TURKEY IS ON THE BRINK OF MIDDLE INCOME TRAP

Seyfettin Gürsel and Barış Soybilgen

Recently, “the Middle Income Trap” has become one of the mostly debated topics on Turkish Economy. In the last 10 years, per capita income increased from $3,000 to $10,000 in Turkey. But the question is, will this striking increase continue in the next 10 years, and lead Turkey to the group of high income countries, or will the increase in per capita income decelerate, and force Turkey to remain in the group of middle income countries? The government, optimistically, predicts that per capita income in Turkey will reach $25,000 in 2023. However, some economists argue that the increase in per capita income will be much slower from now on, and Turkey will get stuck in the Middle Income Trap. In this research brief, we try to contribute to the discussion by decomposing GDP growth into employment ratio and productivity components during the recent past.

There are three sources of growth considering the factors of production: capital accumulation (in other words the increase in production capacity through investment), the increase in employment, and productivity gains.
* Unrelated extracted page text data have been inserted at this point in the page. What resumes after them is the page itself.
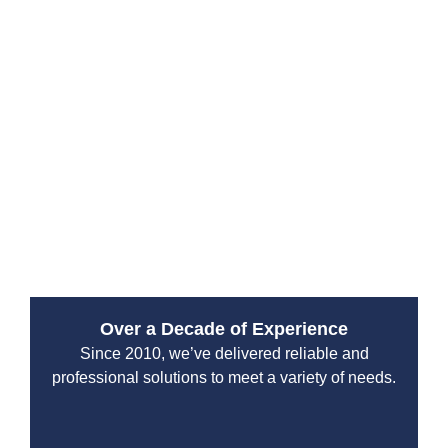
Why Choose Drain Beast
Services?
Since 2010, Drain Beast Services has been a trusted
emergency plumbing service provider. Our reputation
is built on reliability, transparency, and top-tier
customer service. We work with both residential and
commercial clients, ensuring that properties stay safe
from plumbing disasters.
Over a Decade of Experience
Since 2010, we’ve delivered reliable and
professional solutions to meet a variety of needs.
In the early stages of economic development, capital accumulation and increases in employment are main sources for growth. However, when per capita income exceeds $10,000, there high productivity gains are needed to sustain high growth rates. In this stage (Middle Income), the contribution of capital accumulation and labor force decelerate due to diminishing returns. If productivity gains per worker remains low, per capita income growth also slows down. Before the global crisis (2002-2008), Turkey experienced high growth rates due to strong investment spending (high capital accumulation), increase in non-agricultural employment, and large productivity gains. In addition to these developments, the appreciation of Turkish Lira against USD also helped per capita income to increase quickly.
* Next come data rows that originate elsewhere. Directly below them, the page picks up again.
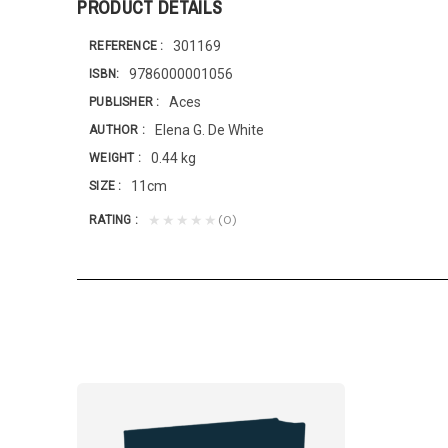
PRODUCT DETAILS
301169
REFERENCE
9786000001056
ISBN
Aces
PUBLISHER
Elena G. De White
AUTHOR
0.44 kg
WEIGHT
11cm
SIZE
(0)
★★★★★
RATING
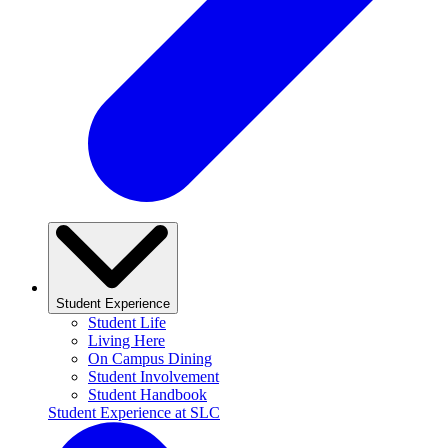
Student Experience
Student Life
Living Here
On Campus Dining
Student Involvement
Student Handbook
Student Experience at SLC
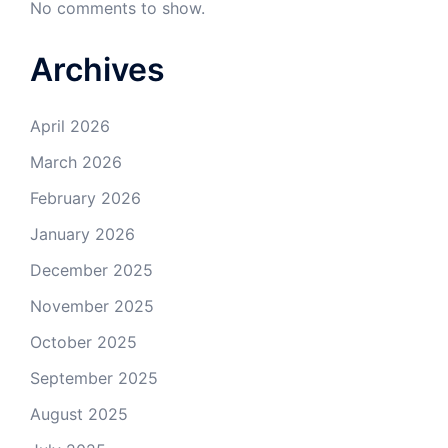
No comments to show.
Archives
April 2026
March 2026
February 2026
January 2026
December 2025
November 2025
October 2025
September 2025
August 2025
In the coming years, it is not likely that the Turkish economy will experience another high growth period. Due to high current account deficit and the end of abundant global liquidity, it is hard for the Turkish Lira to appreciate. More importantly, this research shows that the increase in labor productivity has stopped in the last two years. Our findings clearly show that Turkey is on the brink of the Middle Income Trap. For a plausible increase in per capita income, labor productivity should contribute to growth positively and significantly. “How do we make this possible?” is a critical question for the Turkish economy.